Tra le risse e gli anni del liceo, Guido e Costantino si innamorano, e per quanto assolutamente incompatibili siano i due verbi, se ne vergognano. Perché il mondo – siamo in una storia che inizia negli anni sessanta –  è ancora sprezzante, ha ancora la scusa del contro natura per giustificare il pregiudizio nei confronti di chi, semplicemente, ama: “E davvero accadde. E fu contro natura. E davvero vorrei sapere che cos’è la natura.”

L’unico modo per guarire l’incessante senso di colpa, la ferita di non essere liberi, è allontanarsi, cercare di condurre due vite parallele.

Allora col tempo ci saranno le mogli, i figli, la distanza necessaria tra Londra, la città di Guido, e Roma, quella che è rimasta di Costantino. C’è tutto quello che serve per dimenticarsi.

Ma il taglio brucia. E li insegue.

Li insegue nel viaggio della loro vita, nelle molteplici accuse che si lanceranno addosso, come se l’uno oltre ad essere la luce dell’altro, fosse anche il motivo dell’oscurità, dell’ombra di sentirsi inetti, fosse il bene e fosse il male:

“Tu hai sempre visto solo la tua parte, Guido”

“… e invece volevo dirgli tu sei la mia parte.”

La stessa parte che proveranno a ripudiare, a mettere via, come se non fosse loro, come se non gli appartenesse.
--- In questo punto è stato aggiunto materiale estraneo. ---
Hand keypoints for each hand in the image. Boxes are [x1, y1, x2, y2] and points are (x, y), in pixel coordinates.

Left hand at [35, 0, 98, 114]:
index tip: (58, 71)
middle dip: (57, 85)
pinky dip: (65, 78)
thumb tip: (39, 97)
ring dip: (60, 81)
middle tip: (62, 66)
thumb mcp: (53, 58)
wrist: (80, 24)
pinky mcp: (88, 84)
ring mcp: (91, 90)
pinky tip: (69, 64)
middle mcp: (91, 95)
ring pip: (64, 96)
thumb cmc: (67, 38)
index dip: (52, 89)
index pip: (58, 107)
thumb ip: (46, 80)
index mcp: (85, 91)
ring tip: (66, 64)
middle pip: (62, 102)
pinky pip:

Ma la presa di coscienza è imprescindibile, è urgente. Perché amare liberamente è 

non vergognarsi del viaggio.

Anche se è uno sfacelo, perché è tutta la sofferenza che proviamo per sopprimere il nostro sofferto – eppure necessario – tentativo di amare il nostro splendore.

“Non mi ha mai amato”

“Ma tu hai amato lui. Può bastare… credimi.”